Accordingly, plaintiff is precluded from relitigating those claims here because "[n]ew legal theories do not amount to a new cause of action so as to defeat the application of the principle of res judicata." In re Teltronics Servs., Inc., 762 F.2d 185, 193 (2d Cir. 1985). The crux of the matter is not how the claims are labeled, but rather whether or not, in this action, "the same transaction or a connected series of transactions is at issue, whether the same evidence is needed to support both claims, and whether the facts essential to the second [action] were present in the first [action]." NLRB v. United Technologies, 706 F.2d 1254, 1260 (2d Cir. 1983); see also Interoceanica Corp. v. Sound Pilots, 107 F.3d 86, 90 (2d Cir. 1997). Because the facts alleged -- as well as the relief requested -- in the present complaint are identical to those previously resolve in Jordan II, that standard is amply fulfilled. Thus, because defendant's motion to dismiss Counts II and III of the complaint would have to be granted, leave to replead is denied with respect to those counts.

The case stands differently, however, with respect to plaintiff's claim for breach of the settlement agreement. Although plaintiff confuses her claim with allegations that she was "assured" of a pension benefit or that she was "led to believe" that she was entitled to a certain level of LTD benefits (Compl. at 11-12, ¶ 5) -- allegations that sound in fraud and are barred by res judicata -- plaintiff states a new claim for relief by alleging that the settlement agreement is a valid contract (id. ¶ 7), that the agreement included a term requiring an "exit interview" (id. ¶ 6), and that the exit interview did not take place (id. ¶ 8). This claim, which straightforwardly alleges a breach of the settlement agreement, has not yet been litigated and thus has not been extinguished by the denial of plaintiff's motion to vacate in Jordan II. Accordingly, plaintiff states a claim insofar as she alleges that Verizon "failed to perform [a] term[] of the [settlement] agreement." (Id.)*fn9

Finally, Jordan also asserts a claim for breach of an implied covenant of good faith and fair dealing. Under New York Law, such an implied covenant is implicit in every contract. See M/A Com Security Corp. v. Galesi, 904 F.2d 134, 136 (2d Cir. 1990). The duty of good faith is thus an implied contractual term, and "breach of that duty is merely a breach of the underlying contract." Fasolino Foods Co., Inc. v. Banca Nazionale Del Lavoro, 961 F.2d 1052, 1056 (2d Cir. 1992) (citation omitted). Accordingly, raising both claims in a single complaint is redundant, and courts confronted with such complaints under New York law regularly dismiss any freestanding claim for breach of the covenant of fair dealing. See, e.g., Canstar v. J.A. Jones Constr. Co., 622 N.Y.S.2d 730, 731 (1st Dep't 1995); NFL Properties, Inc. v. Dallas Cowboys Football Club, Ltd., 922 F. Supp. 849, 855 (S.D.N.Y. 1996).
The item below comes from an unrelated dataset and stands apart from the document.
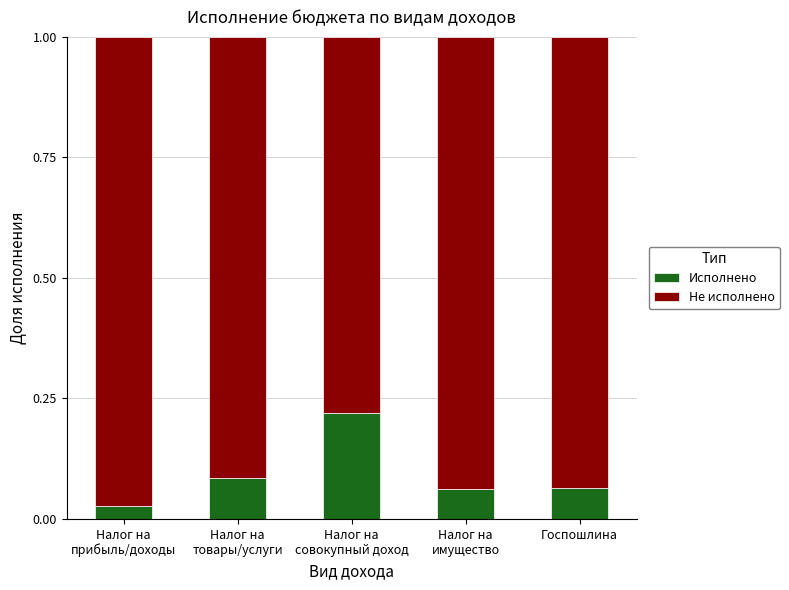

What is the sum of all Исполнено values?

0.5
This claim too would therefore be futile and may not be repleaded.

In summary, to the extent that plaintiff seeks to replead her complaint making proper jurisdictional allegations, such repleading will only be permitted with respect to claims for breach of contract based on Verizon's failure to perform its obligations under the settlement agreement, which are the only claims asserted in the present complaint that state a claim for relief that is not precluded by res judicata.*fn10


For the foregoing reasons, defendant's motion to dismiss for lack of subject matter jurisdiction is granted. Plaintiff is granted leave to replead, with proper jurisdictional allegations, only with respect to any claim that Verizon breached its obligations under the terms of the settlement agreement, provided that an amended complaint is filed on or before January 9, 2009, and is accompanied by an affidavit in the form described above substantiating its jurisdictional allegations. Leave to replead any claims that duplicate those resolved by the Court in Jordan II, or any separate claim of breach of the implied covenant of good faith, is denied. Extensions of the January 9 deadline will not be granted absent extraordinary circumstances.